[WO-2: B33 splitsing en samenvoeging van kerken
B33.1 Splitsing of samenvoeging van kerken vindt plaats krachtens besluit van de kerkenraad, na raadpleging van de gemeente en met goedkeuring van de classis.
B33.2 Het besluit voorziet in een regeling van alle kerkrechtelijke en eventuele statelijkrechtelijke gevolgen.]

|82|

B33 instituering, splitsing en samenvoeging van kerken
B33.1 Instituering, splitsing of samenvoeging van kerken vindt plaats krachtens besluit van de betrokken kerkenraden, na raadpleging van de gemeenten en met voorafgaande goedkeuring van de classis.
B33.2 De besluitvorming voorziet in een regeling van de gevolgen naar kerkelijk en eventueel statelijk recht.

Toelichting B33

1. Aan B33 is de instituering van kerken toegevoegd. Het artikel vervangt daarin art. 39 KO1978.
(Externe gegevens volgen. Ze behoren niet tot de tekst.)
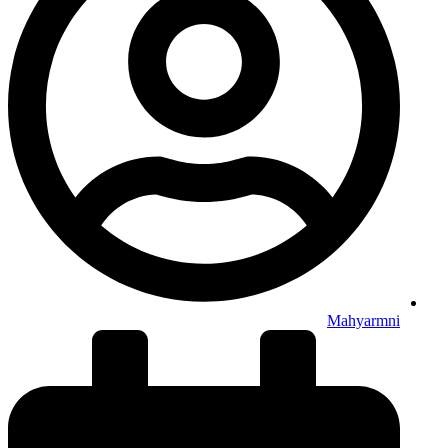
Mahyarmni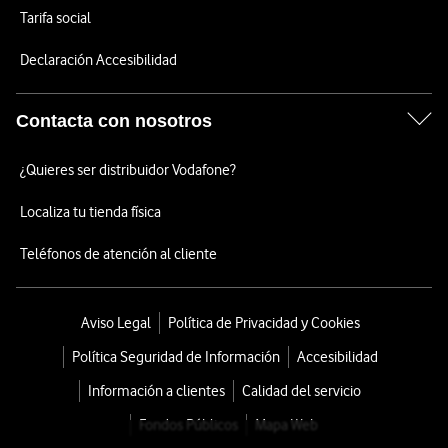
Tarifa social
Declaración Accesibilidad
Contacta con nosotros
¿Quieres ser distribuidor Vodafone?
Localiza tu tienda física
Teléfonos de atención al cliente
Aviso Legal
Política de Privacidad y Cookies
Política Seguridad de Información
Accesibilidad
Información a clientes
Calidad del servicio
Fondos Públicos
Mapa Web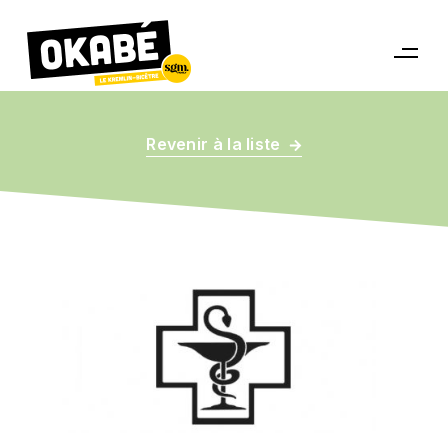
Revenir à la liste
2. B33.1 houdt tekstueel nauwkeuriger rekening met het feit dat er meer kerkenraden en meer gemeenten bij betrokken (kunnen) zijn.

3. Wij kiezen in B33.1 bewust voor ‘raadpleging’ van de gemeente en verwijzen naar B28.2. Wij voegen toe dat het gaat om ‘voorafgaande’ goedkeuring van de classis.

4. B33.2 past na herformulering wat beter in ieders woordenboek. Vgl. voor ‘kerkelijk en statelijk recht’ bijvoorbeeld ook B14.3.

5. Een thema dat wij hier tot slot nog willen vermelden is dat van de gemeentestichting. Wij hebben ons afgevraagd en ook met enkele ervaringsdeskundigen gedeeld, of de Werkorde zou moeten voorzien in een specifiek kader hiervoor en zo ja, welke bepalingen dan opportuun zouden zijn. De uitkomst van dit beraad is dat het opnemen hiervan niet geïndiceerd is. Een aantal motieven speelt daarbij een rol:
a. gemeentestichting heeft vooralsnog een behoorlijk hoog experimenteel karakter en is nog onvoldoende uitgekristalliseerd om tot een functioneel KO-artikel hierover te komen;
b. het is de vraag of gemeentestichting zich wel laat ‘sturen’ en of er wel behoefte is aan een toegespitste regeling op KO-niveau naast de elementen in de KO die al vanzelf hun geldig hebben in situaties van gemeentestichting;
c. waar in de praktijk vooral behoefte aan bestaat, is (een heldere structuur van) verantwoording, begeleiding, advies, stimulans, e.d. op het niveau van de concrete projecten, meer dan aan algemene en daardoor snel te statische kaders;
d. vanuit het kerkverband wordt een belangrijke input geleverd door deputaten Ondersteuning Ontwikkeling Gemeenten (OOG), meer in het bijzonder de werkgroep gemeentestichting;
e. vanuit de verantwoordelijkheid die kerkenraden dragen voor de concrete projecten komen de ontwikkelingen daarvan ook in de classes ter sprake. De verantwoordelijkheden van kerkenraden en classes zijn in de WO voldoende geregeld.
Kortom: naar onze mening is er op Werkorde-niveau in dit stadium geen aanleiding is voor opname van enige regeling hieromtrent. Denkbaar is dat op zeker moment een gewenste regeling een plaats kan krijgen op het niveau van een generale regeling.